Tasks:
**a)** List every expression written with the variable x that appears in the rush-hour driving problem.
**b)** According to the rush-hour driving problem, what formula is used to calculate time?
**c)** Carry on the rush-hour driving problem from its final sentence to the solution.

Selected excerpt:
%%

During rush hour, Fernando can drive 35 miles using the side roads in the same time that it takes to travel 30 miles on the freeway. If Fernando’s rate on the side roads is 9 mi/h faster than his rate on the freeway, find his rate on the side roads.
To set up the equation for this problem, let's assume Fernando's rate on the freeway is x mi/h. Since his rate on the side roads is 9 mi/h faster, his rate on the side roads would be x + 9 mi/h.
We know that the time it takes for Fernando to drive 35 miles on the side roads is the same as the time it takes to travel 30 miles on the freeway.
The formula to calculate time is distance divided by rate.
So, the time taken to drive 35 miles on the side roads would be 35/(x + 9) hours, and the time taken to travel 30 miles on the freeway would be 30/x hours.

%%

Supplied records:
%%

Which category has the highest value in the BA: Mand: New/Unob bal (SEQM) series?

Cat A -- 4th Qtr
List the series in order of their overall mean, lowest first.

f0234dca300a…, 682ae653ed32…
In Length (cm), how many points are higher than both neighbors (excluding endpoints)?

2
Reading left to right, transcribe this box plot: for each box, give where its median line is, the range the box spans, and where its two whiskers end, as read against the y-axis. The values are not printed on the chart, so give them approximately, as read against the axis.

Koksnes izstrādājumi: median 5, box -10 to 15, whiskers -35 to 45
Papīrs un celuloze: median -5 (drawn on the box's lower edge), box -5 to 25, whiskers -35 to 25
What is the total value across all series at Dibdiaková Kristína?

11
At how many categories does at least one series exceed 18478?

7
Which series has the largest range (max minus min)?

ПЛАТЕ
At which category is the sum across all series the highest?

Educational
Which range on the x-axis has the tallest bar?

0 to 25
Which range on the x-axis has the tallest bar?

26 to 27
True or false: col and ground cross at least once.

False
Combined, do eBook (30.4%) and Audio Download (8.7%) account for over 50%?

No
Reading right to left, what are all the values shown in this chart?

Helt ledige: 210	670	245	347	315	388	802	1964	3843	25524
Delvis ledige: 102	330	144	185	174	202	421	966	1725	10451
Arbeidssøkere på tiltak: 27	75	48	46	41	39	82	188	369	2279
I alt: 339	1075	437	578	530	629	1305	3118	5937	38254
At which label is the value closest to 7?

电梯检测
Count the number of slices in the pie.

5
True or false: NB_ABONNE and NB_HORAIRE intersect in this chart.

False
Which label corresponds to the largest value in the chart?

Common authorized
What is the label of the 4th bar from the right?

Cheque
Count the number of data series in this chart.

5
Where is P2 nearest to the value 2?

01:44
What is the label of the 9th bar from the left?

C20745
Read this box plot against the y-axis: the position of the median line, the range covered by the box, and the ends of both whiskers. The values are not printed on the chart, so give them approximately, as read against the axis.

%%

Answers for this exercise:
**a)**
x
x + 9
35/(x + 9)
30/x

**b)** Time is distance divided by rate.

**c)**
Since these two times are equal, we can set up the equation:
35/(x + 9) = 30/x
Now, we can solve for x. To do that, we can cross-multiply:
35x = 30(x + 9)
Now expand the equation:
35x = 30x + 270
Simplify further:
5x = 270
Now divide both sides by 5:
x = 54
Therefore, Fernando's rate on the freeway is 54 mi/h.
To find his rate on the side roads, we can add 9 to the freeway rate:
x + 9 = 54 + 9 = 63 mi/h.
So, Fernando's rate on the side roads is 63 mi/h.